Radiation statistics of a degenerate parametric oscillator at threshold

TL;DR

This paper analyzes the radiation statistics of a degenerate parametric oscillator at threshold, revealing universal scaling laws and ratios of cumulants, with implications for experimental systems.

Contribution

It introduces a universal Liouvillian framework for the long-time dynamics near threshold, highlighting universal power-law scaling of cumulants and a system-independent ratio of the first three cumulants.

Findings

Cumulants obey universal power-law scaling with nonlinearity.

Fano factor peaks near but not at threshold.

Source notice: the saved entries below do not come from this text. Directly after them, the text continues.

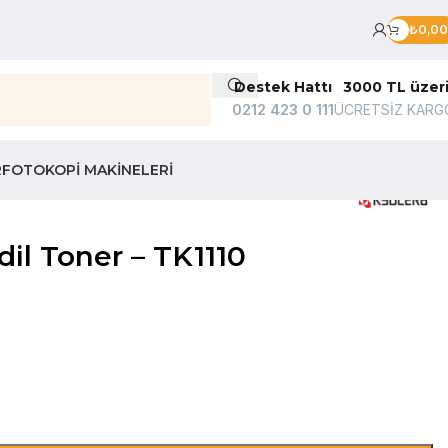
₺
0,00
Destek Hattı
3000 TL üzer
0212 423 0 111
ÜCRETSİZ KARG
R
FOTOKOPI MAKINELERI
l Toner – TK1110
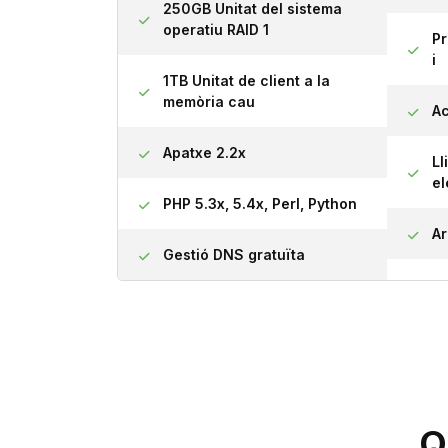
250GB Unitat del sistema
operatiu RAID 1
Pr
i
1TB Unitat de client a la
memòria cau
A
Apatxe 2.2x
Ll
el
PHP 5.3x, 5.4x, Perl, Python
Ar
Gestió DNS gratuïta
Q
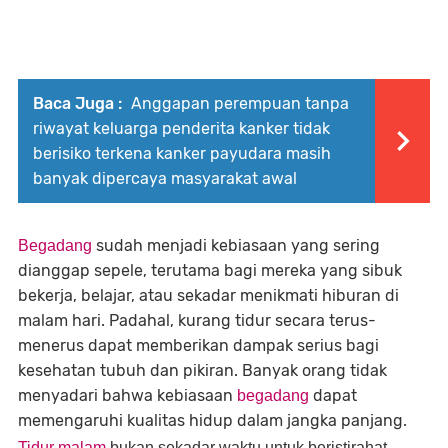
Baca Juga :
Anggapan perempuan tanpa
riwayat keluarga penderita kanker tidak
berisiko terkena kanker payudara masih
banyak dipercaya masyarakat awal
sudah menjadi kebiasaan yang sering
Begadang
dianggap sepele, terutama bagi mereka yang sibuk
bekerja, belajar, atau sekadar menikmati hiburan di
malam hari. Padahal, kurang tidur secara terus-
menerus dapat memberikan dampak serius bagi
kesehatan tubuh dan pikiran. Banyak orang tidak
menyadari bahwa kebiasaan
dapat
begadang
memengaruhi kualitas hidup dalam jangka panjang.
Tidur malam
bukan sekadar waktu untuk beristirahat,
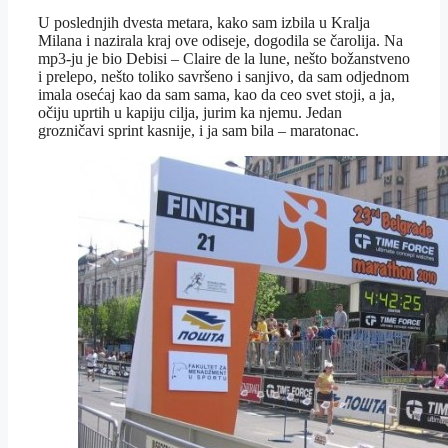
U poslednjih dvesta metara, kako sam izbila u Kralja
Milana i nazirala kraj ove odiseje, dogodila se čarolija. Na
mp3-ju je bio Debisi – Claire de la lune, nešto božanstveno
i prelepo, nešto toliko savršeno i sanjivo, da sam odjednom
imala osećaj kao da sam sama, kao da ceo svet stoji, a ja,
očiju uprtih u kapiju cilja, jurim ka njemu. Jedan
grozničavi sprint kasnije, i ja sam bila – maratonac.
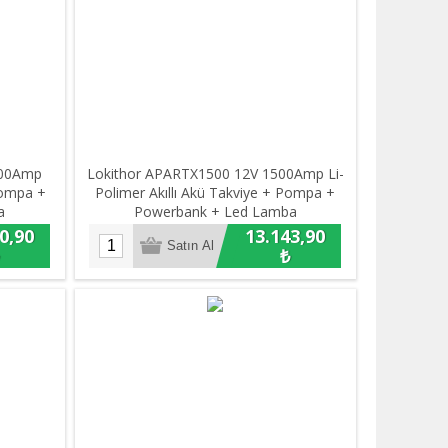
500Amp
Lokithor APARTX1500 12V 1500Amp Li-
Pompa +
Polimer Akıllı Akü Takviye + Pompa +
a
Powerbank + Led Lamba
0,90
13.143,90
₺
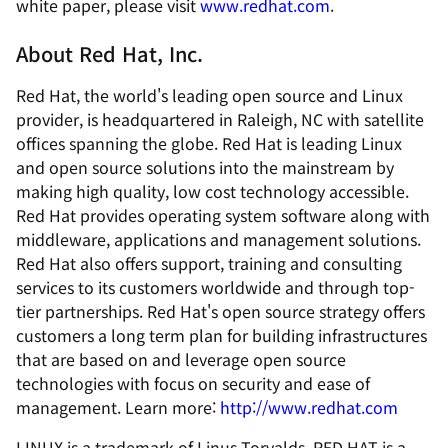
white paper, please visit
www.redhat.com
.
About Red Hat, Inc.
Red Hat, the world's leading open source and Linux
provider, is headquartered in Raleigh, NC with satellite
offices spanning the globe. Red Hat is leading Linux
and open source solutions into the mainstream by
making high quality, low cost technology accessible.
Red Hat provides operating system software along with
middleware, applications and management solutions.
Red Hat also offers support, training and consulting
services to its customers worldwide and through top-
tier partnerships. Red Hat's open source strategy offers
customers a long term plan for building infrastructures
that are based on and leverage open source
technologies with focus on security and ease of
management. Learn more:
http://www.redhat.com
LINUX is a trademark of Linus Torvalds. RED HAT is a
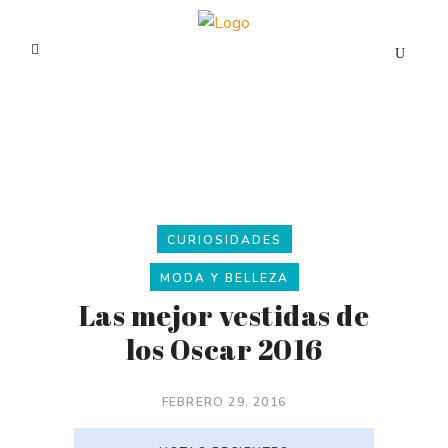
CURIOSIDADES
MODA Y BELLEZA
Las mejor vestidas de
los Oscar 2016
FEBRERO 29, 2016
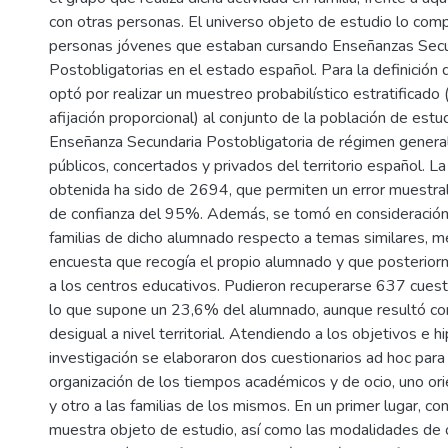
con otras personas. El universo objeto de estudio lo com
personas jóvenes que estaban cursando Enseñanzas Sec
Postobligatorias en el estado español. Para la definición 
optó por realizar un muestreo probabilístico estratificado
afijación proporcional) al conjunto de la población de est
Enseñanza Secundaria Postobligatoria de régimen genera
públicos, concertados y privados del territorio español. L
obtenida ha sido de 2694, que permiten un error muestral
de confianza del 95%. Además, se tomó en consideración 
familias de dicho alumnado respecto a temas similares, m
encuesta que recogía el propio alumnado y que posterior
a los centros educativos. Pudieron recuperarse 637 cuesti
lo que supone un 23,6% del alumnado, aunque resultó con
desigual a nivel territorial. Atendiendo a los objetivos e h
investigación se elaboraron dos cuestionarios ad hoc para
organización de los tiempos académicos y de ocio, uno or
y otro a las familias de los mismos. En un primer lugar, con 
muestra objeto de estudio, así como las modalidades de 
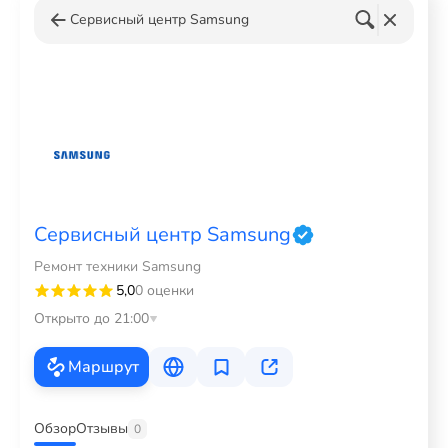
Сервисный центр Samsung
Сервисный центр Samsung
Ремонт техники Samsung
5,0
0 оценки
Открыто до 21:00
Маршрут
Обзор
Отзывы
0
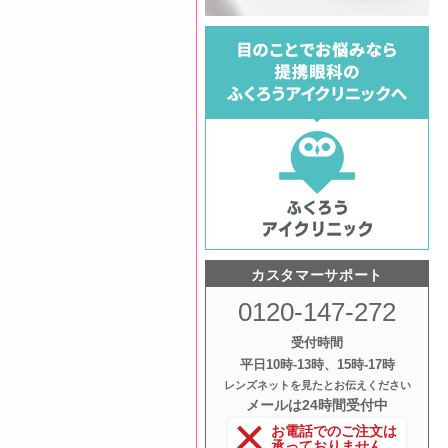
カスタマーサポート
0120-147-272
受付時間
平日10時‐13時、15時‐17時
レンズネットを見たとお伝えください
メールは24時間受付中
お電話でのご注文は
承っておりません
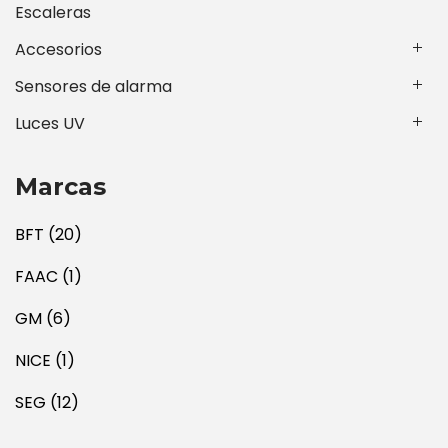
Escaleras
Accesorios
Sensores de alarma
Luces UV
Marcas
BFT
(20)
FAAC
(1)
GM
(6)
NICE
(1)
SEG
(12)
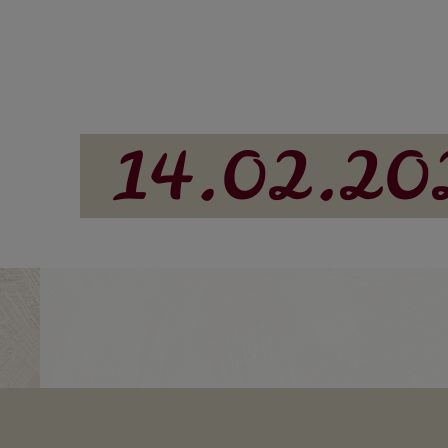
14.02.20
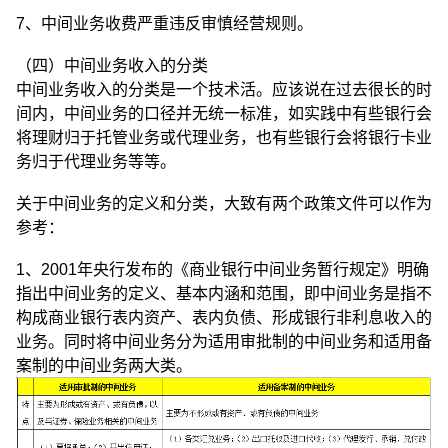
7、中间业务收费严重违反审慎经营规则。
（四）中间业务收入的分类
中间业务收入的分类是一个技术活。应该说在过去很长的时
间内，中间业务的口径并无统一标准，如实践中有些银行会
将理财归于托管业务或代理业务，也有些银行会将银行卡业
务归于代理业务等等。
关于中间业务的定义和分类，大致有两个政策文件可以作为
参考：
1、2001年央行发布的《商业银行中间业务暂行规定》明确
指出中间业务的定义、基本内涵和范围，即中间业务是指不
构成商业银行表内资产、表内负债、形成银行非利息收入的
业务。同时将中间业务分为适用审批制的中间业务和适用备
案制的中间业务两大类。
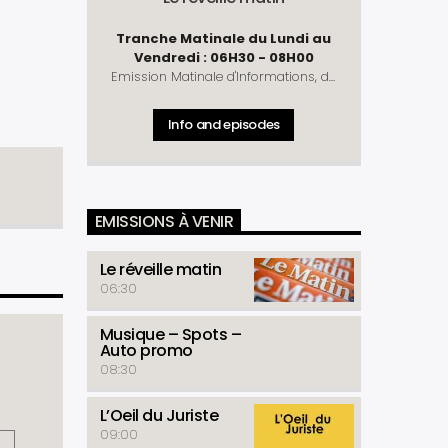
Tranche Matinale du Lundi au
Vendredi : 06H30 - 08H00
Emission Matinale d'Informations, de
Débats, de Chroniques, de Culture et
de Détente ! Un rendez-vous complet
Info and episodes
pour vous préparer à mieux débuter
la journée !
Rubriques
: Télé D'Hier -
Météo - Horoscope - Prénom du Jour
- Culture Découverte - Journal - La
Une du Matinal - Causerie -
EMISSIONS À VENIR
Chronique Politique (Lundi et Jeudi) -
Commentaire de la Rédaction -
Chronique Economique (Mardi) -
Le réveille matin
Arrêt sur Info (Lundi , Mercredi et
06:30
Vendredi) - Santé ( Mardi et Jeudi )-
La Revue du Matinal (Vendredi) -
Musique – Spots –
Astuce Conso - Détente
Auto promo
08:30
L’Oeil du Juriste
09:00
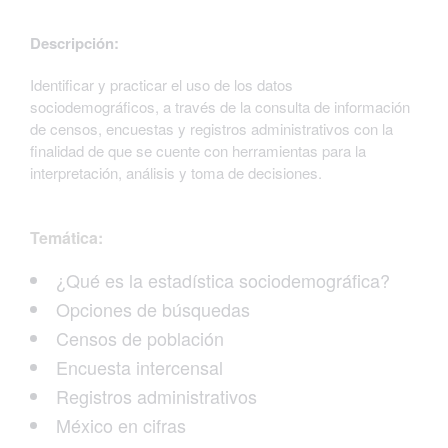
Descripción:
Identificar y practicar el uso de los datos
sociodemográficos, a través de la consulta de información
de censos, encuestas y registros administrativos con la
finalidad de que se cuente con herramientas para la
interpretación, análisis y toma de decisiones.
Temática:
¿Qué es la estadística sociodemográfica?
Opciones de búsquedas
Censos de población
Encuesta intercensal
Registros administrativos
México en cifras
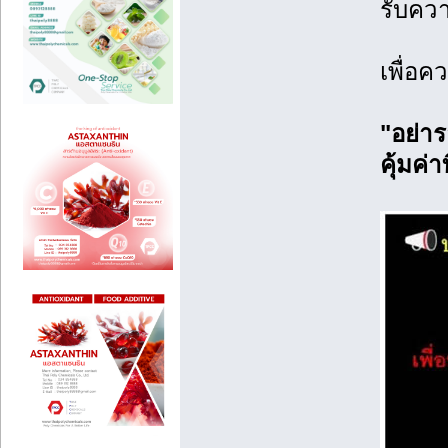
รับคว
เพื่อ
"อย่าร
คุ้มค่า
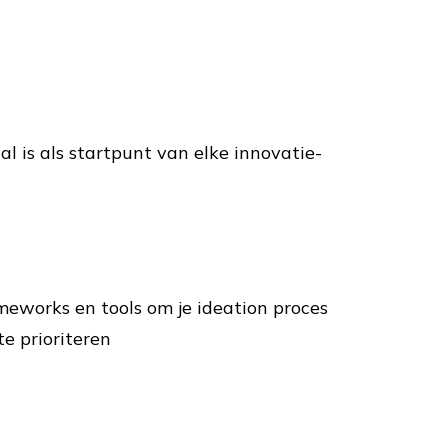
l is als startpunt van elke innovatie-
eworks en tools om je ideation proces
te prioriteren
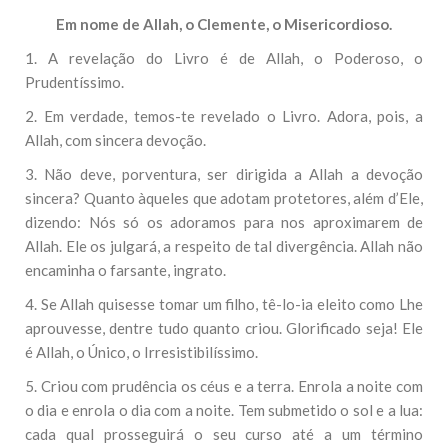
Em nome de Allah, o Clemente, o Misericordioso.
1. A revelação do Livro é de Allah, o Poderoso, o
Prudentíssimo.
2. Em verdade, temos-te revelado o Livro. Adora, pois, a
Allah, com sincera devoção.
3. Não deve, porventura, ser dirigida a Allah a devoção
sincera? Quanto àqueles que adotam protetores, além d’Ele,
dizendo: Nós só os adoramos para nos aproximarem de
Allah. Ele os julgará, a respeito de tal divergência. Allah não
encaminha o farsante, ingrato.
4. Se Allah quisesse tomar um filho, tê-lo-ia eleito como Lhe
aprouvesse, dentre tudo quanto criou. Glorificado seja! Ele
é Allah, o Único, o Irresistibilíssimo.
5. Criou com prudência os céus e a terra. Enrola a noite com
o dia e enrola o dia com a noite. Tem submetido o sol e a lua:
cada qual prosseguirá o seu curso até a um término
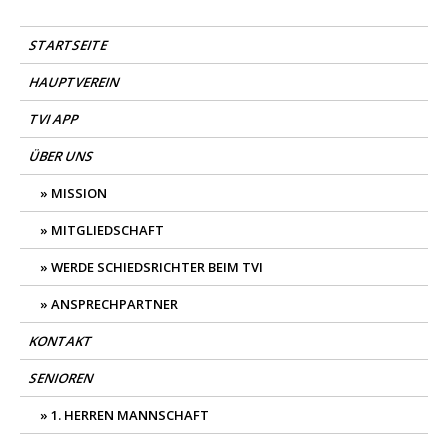
Skip
TV Isselhorst Handball
Mein Dorf. Mein Verein.
to
STARTSEITE
content
HAUPTVEREIN
TVI APP
ÜBER UNS
MISSION
MITGLIEDSCHAFT
WERDE SCHIEDSRICHTER BEIM TVI
ANSPRECHPARTNER
KONTAKT
SENIOREN
1. HERREN MANNSCHAFT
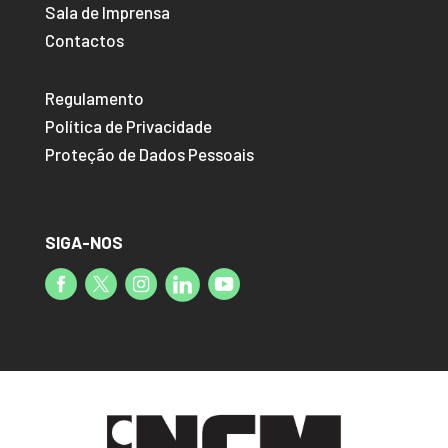
Sala de Imprensa
Contactos
Regulamento
Política de Privacidade
Proteção de Dados Pessoais
SIGA-NOS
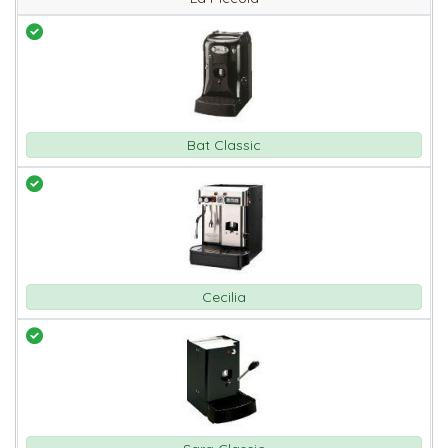
Bat Classic
Cecilia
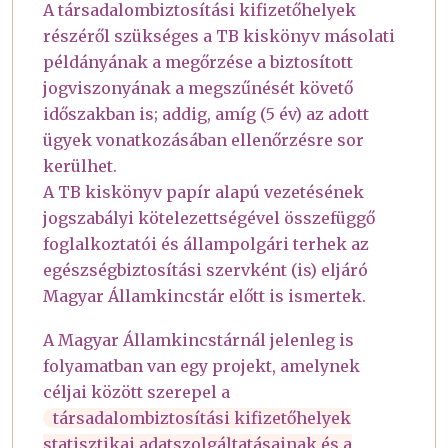
A társadalombiztosítási kifizetőhelyek
részéről szükséges a TB kiskönyv másolati
példányának a megőrzése a biztosított
jogviszonyának a megszűnését követő
időszakban is; addig, amíg (5 év) az adott
ügyek vonatkozásában ellenőrzésre sor
kerülhet.
A TB kiskönyv papír alapú vezetésének
jogszabályi kötelezettségével összefüggő
foglalkoztatói és állampolgári terhek az
egészségbiztosítási szervként (is) eljáró
Magyar Államkincstár előtt is ismertek.
A Magyar Államkincstárnál jelenleg is
folyamatban van egy projekt, amelynek
céljai között szerepel a
társadalombiztosítási kifizetőhelyek
statisztikai adatszolgáltatásainak és a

First three cumulants ratio is system-independent.

Abstract

As a function of the driving strength, a degenerate parametric oscillator exhibits an instability at which spontaneous oscillations occur. Close to threshold, both the nonlinearity as well as fluctuations are vital to the accurate description of the dynamics. We study the statistics of the radiation that is emitted by the degenerate parametric oscillator at threshold. For a weak nonlinearity, we can employ a quasiclassical description. We identify a universal Liouvillian that captures the relevant long-time dynamics for large photon-numbers. We find that the cumulants obey a universal power-law scaling as a function of the nonlinearity. The Fano factor shows a maximum close, but not coinciding, with the threshold. Moreover, we predict a certain ratio of the first three cumulants to be independent of the microscopic details of the system and connect the results to experimental platforms.